- [What you will do]:
In the entries below, find the line with "left shoulder: (82, 643)" and the line with "left eye: (1088, 665)"; give again those lines and every line between them, exactly.

- - -

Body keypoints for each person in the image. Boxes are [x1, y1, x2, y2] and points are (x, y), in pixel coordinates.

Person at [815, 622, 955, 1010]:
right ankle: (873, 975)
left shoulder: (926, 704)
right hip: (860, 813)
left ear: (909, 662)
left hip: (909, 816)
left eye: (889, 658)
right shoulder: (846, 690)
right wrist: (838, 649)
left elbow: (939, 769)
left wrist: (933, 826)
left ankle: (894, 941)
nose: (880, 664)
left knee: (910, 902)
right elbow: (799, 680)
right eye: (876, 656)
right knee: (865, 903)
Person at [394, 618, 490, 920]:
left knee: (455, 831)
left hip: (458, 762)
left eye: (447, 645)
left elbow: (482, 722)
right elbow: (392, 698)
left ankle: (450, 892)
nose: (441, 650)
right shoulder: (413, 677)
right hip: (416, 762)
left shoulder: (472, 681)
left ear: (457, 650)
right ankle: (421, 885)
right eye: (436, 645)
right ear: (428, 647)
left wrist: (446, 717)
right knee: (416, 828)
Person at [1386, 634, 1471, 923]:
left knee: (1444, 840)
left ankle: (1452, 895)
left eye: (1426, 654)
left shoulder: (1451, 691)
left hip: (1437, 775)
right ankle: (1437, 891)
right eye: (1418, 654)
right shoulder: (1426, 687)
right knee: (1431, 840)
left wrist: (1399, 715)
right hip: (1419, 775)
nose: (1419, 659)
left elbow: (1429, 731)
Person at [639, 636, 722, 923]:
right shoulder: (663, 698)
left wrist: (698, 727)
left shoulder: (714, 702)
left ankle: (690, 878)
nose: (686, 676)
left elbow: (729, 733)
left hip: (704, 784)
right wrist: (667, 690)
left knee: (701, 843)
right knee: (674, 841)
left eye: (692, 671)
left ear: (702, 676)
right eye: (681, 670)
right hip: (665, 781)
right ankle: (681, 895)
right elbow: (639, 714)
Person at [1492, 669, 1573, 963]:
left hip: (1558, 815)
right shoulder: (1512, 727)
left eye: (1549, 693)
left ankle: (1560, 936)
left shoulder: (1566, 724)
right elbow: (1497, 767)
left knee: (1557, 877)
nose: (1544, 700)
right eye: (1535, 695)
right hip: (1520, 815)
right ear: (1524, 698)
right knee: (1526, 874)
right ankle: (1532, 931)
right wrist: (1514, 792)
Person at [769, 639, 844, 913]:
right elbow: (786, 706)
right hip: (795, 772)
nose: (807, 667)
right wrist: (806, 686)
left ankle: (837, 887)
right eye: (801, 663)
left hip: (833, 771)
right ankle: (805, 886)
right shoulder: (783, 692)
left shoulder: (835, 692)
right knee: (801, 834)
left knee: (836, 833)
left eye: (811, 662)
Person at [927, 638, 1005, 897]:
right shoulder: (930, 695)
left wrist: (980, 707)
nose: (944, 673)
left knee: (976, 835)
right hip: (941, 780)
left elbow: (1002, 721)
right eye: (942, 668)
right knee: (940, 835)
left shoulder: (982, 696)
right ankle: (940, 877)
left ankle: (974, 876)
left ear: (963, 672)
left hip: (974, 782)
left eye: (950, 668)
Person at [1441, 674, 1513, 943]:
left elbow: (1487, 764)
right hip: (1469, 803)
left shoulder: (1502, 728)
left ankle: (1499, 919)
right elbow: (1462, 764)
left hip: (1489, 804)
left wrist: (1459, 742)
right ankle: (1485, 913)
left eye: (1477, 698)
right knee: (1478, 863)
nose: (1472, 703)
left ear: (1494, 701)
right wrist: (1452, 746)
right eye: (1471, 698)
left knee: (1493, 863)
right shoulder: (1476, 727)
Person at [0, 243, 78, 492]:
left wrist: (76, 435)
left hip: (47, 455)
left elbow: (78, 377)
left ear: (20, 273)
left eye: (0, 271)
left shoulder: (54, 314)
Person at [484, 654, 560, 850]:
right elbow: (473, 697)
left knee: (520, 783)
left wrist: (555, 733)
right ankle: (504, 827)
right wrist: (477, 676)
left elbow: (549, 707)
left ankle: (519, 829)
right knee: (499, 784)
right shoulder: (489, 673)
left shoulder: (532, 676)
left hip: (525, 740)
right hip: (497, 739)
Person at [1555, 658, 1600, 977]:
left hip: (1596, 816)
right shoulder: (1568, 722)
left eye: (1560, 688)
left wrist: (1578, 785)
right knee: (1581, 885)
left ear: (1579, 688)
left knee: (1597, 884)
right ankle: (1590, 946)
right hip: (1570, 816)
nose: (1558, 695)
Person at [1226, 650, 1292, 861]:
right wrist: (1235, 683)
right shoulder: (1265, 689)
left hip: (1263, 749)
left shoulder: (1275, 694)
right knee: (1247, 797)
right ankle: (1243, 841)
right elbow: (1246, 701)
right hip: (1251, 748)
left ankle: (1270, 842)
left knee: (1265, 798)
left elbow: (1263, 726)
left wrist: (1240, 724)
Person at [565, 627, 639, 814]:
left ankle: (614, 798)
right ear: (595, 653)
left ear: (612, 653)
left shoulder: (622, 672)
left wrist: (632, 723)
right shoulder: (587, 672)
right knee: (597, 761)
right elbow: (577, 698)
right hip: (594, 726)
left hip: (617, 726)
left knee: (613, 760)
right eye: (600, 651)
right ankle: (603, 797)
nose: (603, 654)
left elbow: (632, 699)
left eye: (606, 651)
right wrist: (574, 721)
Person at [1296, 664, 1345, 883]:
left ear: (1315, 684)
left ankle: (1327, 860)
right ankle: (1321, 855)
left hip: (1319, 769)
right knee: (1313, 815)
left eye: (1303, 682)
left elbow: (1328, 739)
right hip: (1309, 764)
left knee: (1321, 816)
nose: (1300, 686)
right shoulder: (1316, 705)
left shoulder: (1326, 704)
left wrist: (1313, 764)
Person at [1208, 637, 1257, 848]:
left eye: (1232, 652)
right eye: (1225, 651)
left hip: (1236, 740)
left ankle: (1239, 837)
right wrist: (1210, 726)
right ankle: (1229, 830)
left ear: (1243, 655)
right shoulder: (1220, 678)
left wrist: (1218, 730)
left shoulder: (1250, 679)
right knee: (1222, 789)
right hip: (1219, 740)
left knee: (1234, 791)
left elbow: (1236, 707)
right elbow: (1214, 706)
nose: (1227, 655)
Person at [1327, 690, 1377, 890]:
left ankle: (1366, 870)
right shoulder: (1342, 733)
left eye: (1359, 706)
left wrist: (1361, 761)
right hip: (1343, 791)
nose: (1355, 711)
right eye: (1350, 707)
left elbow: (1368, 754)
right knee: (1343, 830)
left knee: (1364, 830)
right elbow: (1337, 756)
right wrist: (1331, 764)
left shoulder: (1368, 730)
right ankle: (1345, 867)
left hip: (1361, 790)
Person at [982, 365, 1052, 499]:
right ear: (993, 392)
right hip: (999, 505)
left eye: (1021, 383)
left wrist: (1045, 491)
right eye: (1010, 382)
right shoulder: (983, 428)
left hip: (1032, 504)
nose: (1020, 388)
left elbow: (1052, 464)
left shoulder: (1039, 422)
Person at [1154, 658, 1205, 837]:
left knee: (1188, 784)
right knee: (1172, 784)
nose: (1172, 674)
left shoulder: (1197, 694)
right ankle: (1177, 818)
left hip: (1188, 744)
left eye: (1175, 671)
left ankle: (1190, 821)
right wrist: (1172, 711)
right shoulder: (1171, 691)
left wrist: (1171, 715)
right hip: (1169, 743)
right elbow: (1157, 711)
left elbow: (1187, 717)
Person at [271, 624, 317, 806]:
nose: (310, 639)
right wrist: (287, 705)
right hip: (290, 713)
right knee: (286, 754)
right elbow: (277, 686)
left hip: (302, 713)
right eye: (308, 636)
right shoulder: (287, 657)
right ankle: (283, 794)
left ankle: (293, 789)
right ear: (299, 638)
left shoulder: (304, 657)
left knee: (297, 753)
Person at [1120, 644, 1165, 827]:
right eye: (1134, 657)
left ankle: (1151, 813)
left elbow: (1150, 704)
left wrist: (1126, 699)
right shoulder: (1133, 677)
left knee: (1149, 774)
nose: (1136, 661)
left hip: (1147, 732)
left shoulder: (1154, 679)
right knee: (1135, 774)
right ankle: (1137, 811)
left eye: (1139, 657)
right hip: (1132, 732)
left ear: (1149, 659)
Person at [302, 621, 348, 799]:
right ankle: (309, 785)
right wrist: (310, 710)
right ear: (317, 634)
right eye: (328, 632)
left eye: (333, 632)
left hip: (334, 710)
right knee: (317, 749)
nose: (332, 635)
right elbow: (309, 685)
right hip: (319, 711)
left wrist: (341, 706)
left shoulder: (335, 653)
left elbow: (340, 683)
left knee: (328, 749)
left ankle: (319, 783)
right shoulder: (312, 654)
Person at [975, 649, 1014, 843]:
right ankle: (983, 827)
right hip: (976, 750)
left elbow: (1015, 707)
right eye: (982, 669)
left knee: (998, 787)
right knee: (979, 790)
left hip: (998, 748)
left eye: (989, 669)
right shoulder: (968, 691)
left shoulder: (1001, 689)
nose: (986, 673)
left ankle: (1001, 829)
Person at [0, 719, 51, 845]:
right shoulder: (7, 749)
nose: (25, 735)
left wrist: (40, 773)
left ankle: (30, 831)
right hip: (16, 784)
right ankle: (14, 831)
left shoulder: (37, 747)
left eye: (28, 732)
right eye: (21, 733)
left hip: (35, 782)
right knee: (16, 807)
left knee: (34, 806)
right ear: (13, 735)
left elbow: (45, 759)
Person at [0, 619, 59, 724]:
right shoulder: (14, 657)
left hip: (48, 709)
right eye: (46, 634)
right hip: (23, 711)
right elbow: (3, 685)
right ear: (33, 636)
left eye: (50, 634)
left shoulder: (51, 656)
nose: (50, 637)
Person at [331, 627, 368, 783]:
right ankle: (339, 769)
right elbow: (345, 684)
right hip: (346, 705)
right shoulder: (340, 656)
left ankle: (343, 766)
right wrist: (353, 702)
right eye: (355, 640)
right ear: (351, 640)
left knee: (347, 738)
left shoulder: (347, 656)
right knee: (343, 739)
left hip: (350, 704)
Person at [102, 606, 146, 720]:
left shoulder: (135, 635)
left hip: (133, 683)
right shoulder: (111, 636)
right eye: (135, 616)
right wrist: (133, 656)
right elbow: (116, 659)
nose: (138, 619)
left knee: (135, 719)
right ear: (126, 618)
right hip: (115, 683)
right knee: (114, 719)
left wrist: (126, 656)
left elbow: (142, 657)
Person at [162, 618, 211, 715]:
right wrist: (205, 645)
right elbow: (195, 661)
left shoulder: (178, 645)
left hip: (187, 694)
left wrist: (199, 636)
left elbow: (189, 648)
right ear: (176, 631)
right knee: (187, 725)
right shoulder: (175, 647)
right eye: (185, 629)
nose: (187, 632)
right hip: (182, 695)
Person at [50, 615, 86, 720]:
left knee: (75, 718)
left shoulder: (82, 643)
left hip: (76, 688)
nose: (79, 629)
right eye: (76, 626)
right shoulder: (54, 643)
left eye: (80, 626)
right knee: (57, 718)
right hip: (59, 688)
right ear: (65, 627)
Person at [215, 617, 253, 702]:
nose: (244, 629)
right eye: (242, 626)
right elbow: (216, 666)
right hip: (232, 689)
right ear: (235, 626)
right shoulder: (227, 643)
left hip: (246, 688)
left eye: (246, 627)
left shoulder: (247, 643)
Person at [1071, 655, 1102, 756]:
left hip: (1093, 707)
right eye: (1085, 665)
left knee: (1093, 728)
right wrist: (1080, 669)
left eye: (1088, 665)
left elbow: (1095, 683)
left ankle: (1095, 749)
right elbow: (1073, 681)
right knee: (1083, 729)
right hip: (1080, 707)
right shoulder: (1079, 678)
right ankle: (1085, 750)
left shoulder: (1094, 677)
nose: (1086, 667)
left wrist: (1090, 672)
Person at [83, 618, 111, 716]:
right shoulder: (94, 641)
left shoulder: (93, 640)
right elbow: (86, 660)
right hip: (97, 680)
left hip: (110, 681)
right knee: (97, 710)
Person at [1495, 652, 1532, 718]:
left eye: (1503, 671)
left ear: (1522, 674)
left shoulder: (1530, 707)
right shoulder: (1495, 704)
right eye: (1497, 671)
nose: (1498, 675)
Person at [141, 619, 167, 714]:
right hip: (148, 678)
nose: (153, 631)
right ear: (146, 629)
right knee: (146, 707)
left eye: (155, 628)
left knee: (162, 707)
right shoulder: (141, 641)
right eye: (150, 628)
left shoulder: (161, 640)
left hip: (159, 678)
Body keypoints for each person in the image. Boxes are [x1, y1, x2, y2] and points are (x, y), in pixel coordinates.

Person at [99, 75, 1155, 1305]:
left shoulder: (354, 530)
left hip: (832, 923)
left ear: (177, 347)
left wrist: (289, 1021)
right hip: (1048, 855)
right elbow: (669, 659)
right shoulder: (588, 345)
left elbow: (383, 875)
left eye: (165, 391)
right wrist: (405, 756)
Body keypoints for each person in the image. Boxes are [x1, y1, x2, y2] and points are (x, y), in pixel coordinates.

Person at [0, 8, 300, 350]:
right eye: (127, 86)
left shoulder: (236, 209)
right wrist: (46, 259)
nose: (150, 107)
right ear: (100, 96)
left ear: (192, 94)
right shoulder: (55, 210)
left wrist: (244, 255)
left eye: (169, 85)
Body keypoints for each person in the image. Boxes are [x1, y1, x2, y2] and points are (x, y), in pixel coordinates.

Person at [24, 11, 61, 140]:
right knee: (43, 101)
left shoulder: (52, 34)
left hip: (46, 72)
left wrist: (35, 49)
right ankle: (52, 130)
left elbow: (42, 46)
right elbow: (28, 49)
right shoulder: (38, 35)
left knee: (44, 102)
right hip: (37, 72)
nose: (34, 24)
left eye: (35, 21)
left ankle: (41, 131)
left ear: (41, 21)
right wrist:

- - -

- [Solved problem]:
left shoulder: (82, 643)
left hip: (76, 688)
nose: (79, 629)
right eye: (76, 626)
right shoulder: (54, 643)
left eye: (80, 626)
right knee: (57, 718)
right hip: (59, 688)
right ear: (65, 627)
Person at [215, 617, 253, 702]:
nose: (244, 629)
right eye: (242, 626)
right elbow: (216, 666)
right hip: (232, 689)
right ear: (235, 626)
right shoulder: (227, 643)
left hip: (246, 688)
left eye: (246, 627)
left shoulder: (247, 643)
Person at [1071, 655, 1102, 756]:
left hip: (1093, 707)
right eye: (1085, 665)
left knee: (1093, 728)
right wrist: (1080, 669)
left eye: (1088, 665)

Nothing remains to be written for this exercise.